Are these statistical tests or prediction models?

So far, we’ve learned how to test a few hypotheses: (1) whether a sample mean is different from a specific (known) population mean (via z or t-tests) and (2) how to determine whether two continuous variables are correlated (or associated with one another; via correlation or regression). In this chapter I’m going to start paving the way towards learning how to determine whether sample means are different from one another while also reinforcing what we’ve already learned.

Let’s say I want to know whether drinking coffee or a Monster energy drink (or nothing at all) before a round of speed dating will result in more interest from potential partners. Do you know the population mean of how many phone numbers someone will get if they drink coffee right before a speed dating gauntlet? What about the population mean for people who drank a Monster? Most population means aren’t known, really.

If you wanted to know whether traditional or non-traditional students had more (or less) feelings of preparedness or satisfaction from their college degree, you won’t know any of those population means either.

In the next chapter, we will cover the statistical analyses that allow you to test for a difference between two sample means (an independent samples t-test) or more than two sample means (an Analysis of Variance; ANOVA). Before I do that though, I want to stop and talk about some stuff that will deepen your understanding of correlation and regression. (Remember, regression is at the foundation of all the statistics commonly used in the social sciences, including the tests used throughout the rest of this book. So, it’s worth understanding it in as much depth as possible.)

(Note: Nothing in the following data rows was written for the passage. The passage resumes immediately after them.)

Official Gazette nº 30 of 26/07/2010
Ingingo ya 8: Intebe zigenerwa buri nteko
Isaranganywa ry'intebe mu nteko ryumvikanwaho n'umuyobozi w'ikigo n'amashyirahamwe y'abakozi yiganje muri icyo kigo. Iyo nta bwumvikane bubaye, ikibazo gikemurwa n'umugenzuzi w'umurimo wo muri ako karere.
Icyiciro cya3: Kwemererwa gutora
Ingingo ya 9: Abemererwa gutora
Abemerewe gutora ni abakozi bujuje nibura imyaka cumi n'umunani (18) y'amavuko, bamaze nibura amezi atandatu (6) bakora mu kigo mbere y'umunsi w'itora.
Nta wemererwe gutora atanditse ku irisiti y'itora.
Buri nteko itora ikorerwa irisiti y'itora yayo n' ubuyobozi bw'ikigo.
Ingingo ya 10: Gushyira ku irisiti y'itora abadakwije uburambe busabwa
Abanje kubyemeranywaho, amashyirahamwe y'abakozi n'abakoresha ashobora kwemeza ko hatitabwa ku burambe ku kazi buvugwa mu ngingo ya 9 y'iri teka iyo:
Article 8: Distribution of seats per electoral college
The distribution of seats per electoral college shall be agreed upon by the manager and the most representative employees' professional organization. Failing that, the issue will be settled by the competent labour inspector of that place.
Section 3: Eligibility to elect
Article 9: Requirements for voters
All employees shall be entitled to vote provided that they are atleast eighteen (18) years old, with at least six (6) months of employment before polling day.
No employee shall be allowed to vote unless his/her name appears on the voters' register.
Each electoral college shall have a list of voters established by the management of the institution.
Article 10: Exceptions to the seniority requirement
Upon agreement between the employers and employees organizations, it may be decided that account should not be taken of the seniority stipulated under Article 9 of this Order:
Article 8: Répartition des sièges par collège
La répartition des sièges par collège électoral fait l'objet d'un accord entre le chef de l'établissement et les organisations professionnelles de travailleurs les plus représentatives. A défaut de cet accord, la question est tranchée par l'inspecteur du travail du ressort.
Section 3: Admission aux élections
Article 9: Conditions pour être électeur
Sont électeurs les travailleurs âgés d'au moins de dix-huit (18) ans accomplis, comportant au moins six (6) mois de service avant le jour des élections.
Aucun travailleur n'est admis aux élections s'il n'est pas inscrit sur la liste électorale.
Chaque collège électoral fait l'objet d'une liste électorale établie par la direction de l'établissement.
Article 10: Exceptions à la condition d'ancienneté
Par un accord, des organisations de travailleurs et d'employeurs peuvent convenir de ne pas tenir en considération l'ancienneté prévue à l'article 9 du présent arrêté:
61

Covering these topics will also help make the math parts of the next chapter make more sense. A lot of people struggle with the Sum of Squares total ($SS_{Total}$) versus Sum of Squares between ($SS_{Between}$) versus Sum of Squares residual ($SS_{Residual}$) when they first learn about ANOVA.

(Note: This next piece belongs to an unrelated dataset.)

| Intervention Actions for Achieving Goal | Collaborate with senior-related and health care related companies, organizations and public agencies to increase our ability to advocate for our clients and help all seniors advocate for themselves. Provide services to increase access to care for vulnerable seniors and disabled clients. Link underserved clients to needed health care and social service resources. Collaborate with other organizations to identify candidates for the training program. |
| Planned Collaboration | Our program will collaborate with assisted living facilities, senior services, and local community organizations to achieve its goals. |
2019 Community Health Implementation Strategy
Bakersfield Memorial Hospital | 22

I’m going to take my time in this chapter to talk about these things, which are already present “under the hood” in regression, on a conceptual level. Once I’ve planted the seeds for what all this stuff is on a conceptual level, tackling it on a mathematical level on the next chapter will be make things easier.

So, what is this chapter actually about? This chapter is about how most of the statistical tests in this book are connected because they are all (in some sense or another) a method for making predictions (or establishing that you could make predictions) with your statistical tests. And that statistical “tests” are also statistical “models”.

Using the mean to make predictions

Let’s say I grabbed 10 students at random and asked each of them for their GPA. After I have 10 randomly drawn GPAs, I feel like maybe I can use that information to predict the 11th student’s GPA.

Here’s the data:

GPA
4.00
3.31
2.24
2.92
2.33
3.29
3.00
2.03
3.88
2.76

The average is 2.97, but the GPAs also range from 4.0 to 2.03. That’s a lot of room for error in my predictions.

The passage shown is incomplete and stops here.